• Görevler
1: Afrin saldırısıyla ilgili yazıya göre Rusya, Halep'ten çıkardığı grupları hangi kentte topladı?
2: Afrin saldırısıyla ilgili yazıyı son cümlesinden sonra sürdürün.

• Seçilen bölüm
++++

TSK’nın Afrin’e dönük “izinli” saldırısında Rusya, Halep’ten İdlib’e taşıdığı grupları Kürtlere kırdırtmayı hedefliyor. Esad ise, kente bayrak asma amacı içerisinde. ABD ve koalisyonun sessizliğini koruduğu bu tablo içerisinde Suriye Demokratik Güçleri’nin verdiği karşılık, tüm beklenti ve dengeleri de yeniden belirleyebilir.
Türkiye Cumhuriyeti Devleti’nin uluslararası güçlerin izniyle Kuzey Suriye’nin Afrin Kantonu’na saldırması, savaşı yeni bir aşamaya taşıdı. DAİŞ’e karşı verilen savaş ile dünya halklarına umut olan Demokratik Suriye Güçleri’nin (QSD) en son Rakka zaferi, Suriye’deki mevcut dengelerin yeniden kurulmasını beraberinde getirmişti. Bu durum, Suriye savaşında adım adım sona gidildiği beklenirken, T.C’nin Afrin’i saldırısı, savaşın daha da uzayacağının sinyallerini verdi.
ÖNCE HALEP
Halep başta olmak üzere sahadaki gücünü arttırmak isteyen Rusya; Türkiye, Suudi Arabistan ve Katar gibi ülkelerin desteklediği grupları tasfiye etmek için farklı yöntemlere başvurdu. En büyük hamlesini Suriye’nin en büyük kenti olan Halep’te yapan Rusya, Türkiye’nin desteklediği ve aralarında El Kaide kökenli grupların da bulunduğu güçleri buradan taşıttırdı.
“Bab’ı al, Halep’i ver” diyerek, bir yandan Türkiye’nin Bab’a girmesinin önünü açarken, diğer taraftan Halep’te bulunan bütün grupları İdlib’e toplamayı başaran Rusya, hem kendine hem de rejime büyük bir alan sağladı.
İDLİB VE AFRİN
Tek kayıp vermeden kazanım elde eden Rusya, şimdi aynı senaryoyu İdlib üzerinden devreye koyma niyetinde. Bunun için de İdlib’te topladığı radikal-dinci grupları, Kuzey Suriyeli güçlerin eliyle temizlemenin peşinde.
Türkiye ise, İdlib’te topladığı bu grupları, Özgür Suriye Ordusu (ÖSO) adı altında bir araya getirerek, Kürtlerin kazanımlarını bertaraf etme hesabı içerisinde. Rusya’nın oyun kuruculuğuyla Halep’ten çıkarılan Ehrar El-Şam, Liva El Semerkant, Feylek El-Şam, İstaqam Keme Emert, Ceyş El-Nuxbe, Sultan Süleyman Şah, Skor El-Cebel, Ehret El-Şerkîye, Ceyş El-Ehfat, Tala El-Nasir, Liva Muhammed El-Fatih, Liva El-Muntasir Bile ve Cephet Şamiye gibi gruplar, şimdi Efrin’de kırdırılmak isteniyor.

++++

Kaynak koduyla eşleşen resimler:
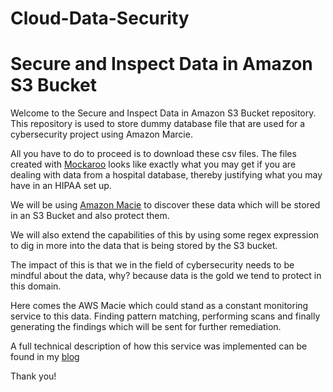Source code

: # Cloud-Data-Security
# Secure and Inspect Data in Amazon S3 Bucket

Welcome to the Secure and Inspect Data in Amazon S3 Bucket repository. This repository is used to store dummy database file that are used for a cybersecurity project using Amazon Marcie. 

All you have to do to proceed is to download these csv files. The files created with [Mockaroo](https://www.mockaroo.com/) looks like exactly what you may get if you are dealing with data from a hospital database, thereby justifying what you may have in an HIPAA set up.

We will be using [Amazon Macie](https://aws.amazon.com/macie/) to discover these data which will be stored in an S3 Bucket and also protect them.

We will also extend the capabilities of this by using some regex expression to dig in more into the data that is being stored by the S3 bucket.

The impact of this is that we in the field of cybersecurity needs to be mindful about the data, why? because data is the gold we tend to protect in this domain.

Here comes the AWS Macie which could stand as a constant monitoring service to this data. Finding pattern matching, performing scans and finally generating the findings which will be sent for further remediation.

A full technical description of how this service was implemented can be found in my [blog](https://medium.com/@Los-merengue/securing-data-in-aws-using-marcie-a2e540608dae)

Thank you!
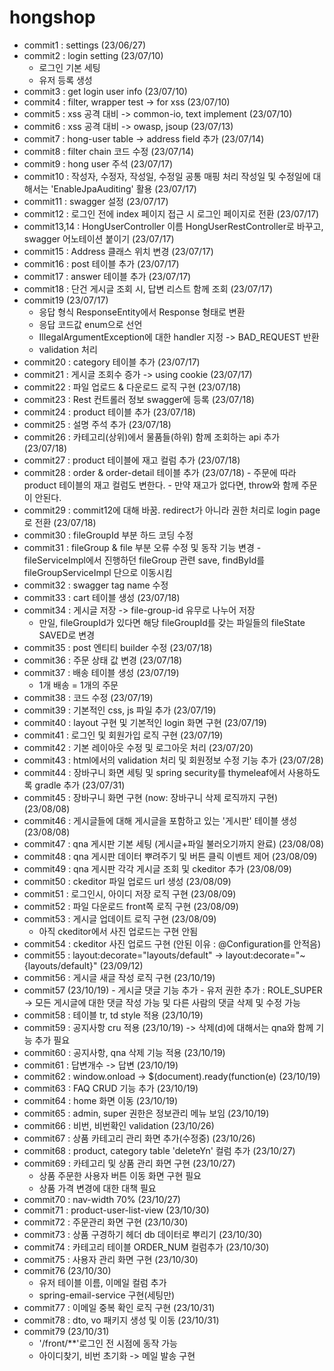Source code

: # hongshop

* commit1 : settings (23/06/27)
* commit2 : login setting (23/07/10)
  - 로그인 기본 세팅
  - 유저 등록 생성
* commit3 : get login user info (23/07/10)
* commit4 : filter, wrapper test -> for xss (23/07/10)
* commit5 : xss 공격 대비 -> common-io, text implement (23/07/10)
* commit6 : xss 공격 대비 -> owasp, jsoup (23/07/13)
* commit7 : hong-user table -> address field 추가 (23/07/14)
* commit8 : filter chain 코드 수정 (23/07/14)
* commit9 : hong user 주석 (23/07/17)
* commit10 : 작성자, 수정자, 작성일, 수정일 공통 매핑 처리
             작성일 및 수정일에 대해서는 'EnableJpaAuditing' 활용 (23/07/17)
* commit11 : swagger 설정  (23/07/17)
* commit12 : 로그인 전에 index 페이지 접근 시 로그인 페이지로 전환 (23/07/17)
* commit13,14 : HongUserController 이름 HongUserRestController로 바꾸고, swagger 어노테이션 붙이기 (23/07/17)
* commit15 : Address 클래스 위치 변경 (23/07/17)
* commit16 : post 테이블 추가 (23/07/17)
* commit17 : answer 테이블 추가 (23/07/17)
* commit18 : 단건 게시글 조회 시, 답변 리스트 함께 조회 (23/07/17)
* commit19 (23/07/17)
    - 응답 형식 ResponseEntity에서 Response 형태로 변환
    - 응답 코드값 enum으로 선언
    - IllegalArgumentException에 대한 handler 지정 -> BAD_REQUEST 반환
    - validation 처리
* commit20 : category 테이블 추가 (23/07/17)
* commit21 : 게시글 조회수 증가 -> using cookie (23/07/17)
* commit22 : 파일 업로드 & 다운로드 로직 구현 (23/07/18)
* commit23 : Rest 컨트롤러 정보 swagger에 등록 (23/07/18)
* commit24 : product 테이블 추가 (23/07/18)
* commit25 : 설명 주석 추가 (23/07/18)
* commit26 : 카테고리(상위)에서 물품들(하위) 함께 조회하는 api 추가 (23/07/18)
* commit27 : product 테이블에 재고 컬럼 추가 (23/07/18)
* commit28 : order & order-detail 테이블 추가 (23/07/18)
      - 주문에 따라 product 테이블의 재고 컬럼도 변한다.
      - 만약 재고가 없다면, throw와 함께 주문이 안된다.
* commit29 : commit12에 대해 바꿈. redirect가 아니라 권한 처리로 login page로 전환 (23/07/18)
* commit30 : fileGroupId 부분 하드 코딩 수정
* commit31 : fileGroup & file 부분 오류 수정 및 동작 기능 변경
      - fileServiceImpl에서 진행하던 fileGroup 관련 save, findById를 fileGroupServiceImpl 단으로 이동시킴
* commit32 : swagger tag name 수정
* commit33 : cart 테이블 생성 (23/07/18)
* commit34 : 게시글 저장 -> file-group-id 유무로 나누어 저장
    - 만일, fileGroupId가 있다면 해당 fileGroupId를 갖는 파일들의 fileState SAVED로 변경
* commit35 : post 엔티티 builder 수정 (23/07/18)
* commit36 : 주문 상태 값 변경 (23/07/18)
* commit37 : 배송 테이블 생성 (23/07/19)
    - 1개 배송 = 1개의 주문
* commit38 : 코드 수정 (23/07/19)
* commit39 : 기본적인 css, js 파일 추가 (23/07/19)
* commit40 : layout 구현 및 기본적인 login 화면 구현 (23/07/19)
* commit41 : 로그인 및 회원가입 로직 구현 (23/07/19)
* commit42 : 기본 레이아웃 수정 및 로그아웃 처리 (23/07/20)
* commit43 : html에서의 validation 처리 및 회원정보 수정 기능 추가 (23/07/28)
* commit44 : 장바구니 화면 세팅 및 spring security를 thymeleaf에서 사용하도록 gradle 추가 (23/07/31)
* commit45 : 장바구니 화면 구현 (now: 장바구니 삭제 로직까지 구현) (23/08/08)
* commit46 : 게시글들에 대해 게시글을 포함하고 있는 '게시판' 테이블 생성 (23/08/08)
* commit47 : qna 게시판 기본 세팅 (게시글+파일 불러오기까지 완료) (23/08/08)
* commit48 : qna 게시판 데이터 뿌려주기 및 버튼 클릭 이벤트 제어 (23/08/09)
* commit49 : qna 게시판 각각 게시글 조회 및 ckeditor 추가 (23/08/09)
* commit50 : ckeditor 파일 업로드 url 생성 (23/08/09)
* commit51 : 로그인시, 아이디 저장 로직 구현 (23/08/09)
* commit52 : 파일 다운로드 front쪽 로직 구현 (23/08/09)
* commit53 : 게시글 업데이트 로직 구현 (23/08/09)
    - 아직 ckeditor에서 사진 업로드는 구현 안됨
* commit54 : ckeditor 사진 업로드 구현 (안된 이유 : @Configuration를 안적음)
* commit55 :  layout:decorate="layouts/default" -> layout:decorate="~{layouts/default}" (23/09/12)
* commit56 : 게시글 새글 작성 로직 구현 (23/10/19)
* commit57 (23/10/19)
      - 게시글 댓글 기능 추가
      - 유저 권한 추가 : ROLE_SUPER -> 모든 게시글에 대한 댓글 작성 가능 및 다른 사람의 댓글 삭제 및 수정 가능
* commit58 : 테이블 tr, td style 적용 (23/10/19)
* commit59 : 공지사항 cru 적용 (23/10/19) -> 삭제(d)에 대해서는 qna와 함께 기능 추가 필요
* commit60 : 공지사항, qna 삭제 기능 적용 (23/10/19)
* commit61 : 답변개수 -> 답변 (23/10/19)
* commit62 : window.onload -> $(document).ready(function(e) (23/10/19)
* commit63 : FAQ CRUD 기능 추가 (23/10/19)
* commit64 : home 화면 이동 (23/10/19)
* commit65 : admin, super 권한은 정보관리 메뉴 보임 (23/10/19)
* commit66 : 비번, 비번확인 validation (23/10/26)
* commit67 : 상품 카테고리 관리 화면 추가(수정중) (23/10/26)
* commit68 : product, category table 'deleteYn' 컬럼 추가 (23/10/27)
* commit69 : 카테고리 및 상품 관리 화면 구현 (23/10/27)
  - 상품 주문한 사용자 버튼 이동 화면 구현 필요
  - 상품 가격 변경에 대한 대책 필요
* commit70 : nav-width 70% (23/10/27)
* commit71 : product-user-list-view (23/10/30)
* commit72 : 주문관리 화면 구현 (23/10/30)
* commit73 : 상품 구경하기 헤더 db 데이터로 뿌리기 (23/10/30)
* commit74 : 카테고리 테이블 ORDER_NUM 컬럼추가 (23/10/30)
* commit75 :  사용자 관리 화면 구현 (23/10/30)
* commit76 (23/10/30)
   - 유저 테이블 이름, 이메일 컬럼 추가
   - spring-email-service 구현(세팅만)
* commit77 : 이메일 중복 확인 로직 구현 (23/10/31)
* commit78 : dto, vo 패키지 생성 및 이동 (23/10/31)
* commit79  (23/10/31)
  - '/front/**'로그인 전 시점에 동작 가능
  - 아이디찾기, 비번 초기화 -> 메일 발송 구현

++++

• Görev sonuçları
1: İdlib'de topladı.

2:
FORMÜL: AFRİN’İ AL, İDLİB’İ VER
Halep’te olduğu gibi bu kez “Afrin’i al, İdlib’i ver” diyen Rusya, bu yöntemle ilk olarak Suriye’nin en büyük ikinci askeri havaalanı olan Ebu Duhur’u aldı. Yine Hama, Humus ve İdlib kırsalında da rejim güçlerine havadan destek verilerek, ilerlemeye sağlanmaya devam ediliyor.
Öte taraftan Afrin’e yönelik saldırıların ilk günlerinde dikkat çekici biçimde Rusya ile Türkiye arasında Karadeniz’in altından geçerek, Rus gazını doğrudan piyasaya taşıyacak, “Türk Akımı Doğalgaz Boru Hattı Projesi”nin imzası atıldı. Maliyeti 19 milyar dolar olarak hesaplanan projenin onayı, Afrin’e saldırıların olduğu ilk güne denk getirildi.
REJİM AFRİN’E GİRMEK İSTİYOR
Suriye rejimi ise, Türkiye’nin saldırısını fırsata çevirip Afrin’de alan kazanmanın peşinde. Böyle bir yöntem izleyerek, Afrin’de rejim bayrağını tekrar dalgalandırmayı hedefleyen Rusya’nın düşüncesi, QSD’nin gösterdiği olağanüstü direnişe çarptı. Adına “Çağın direnişi” denilen meşru savunma hattı kapsamında verilen direniş, hem uluslararası hem de bölgesel güçlerin beklentilerini boşa düşürmüş durumda.
QSD’nin savunmayı güçlendiren eylemleri de her geçen gün yayılıyor.
ABD’NİN YAKLAŞIMI
Saldırıların başladığı günden beri “temkinli” açıklamaları ile yaşananları takip eden ABD ise, şimdilik denge politikası tercihi içerisinde. Benzer şekilde Koalisyon güçleri de, şimdiye kadar ciddi bir tutum sergilemiş değil.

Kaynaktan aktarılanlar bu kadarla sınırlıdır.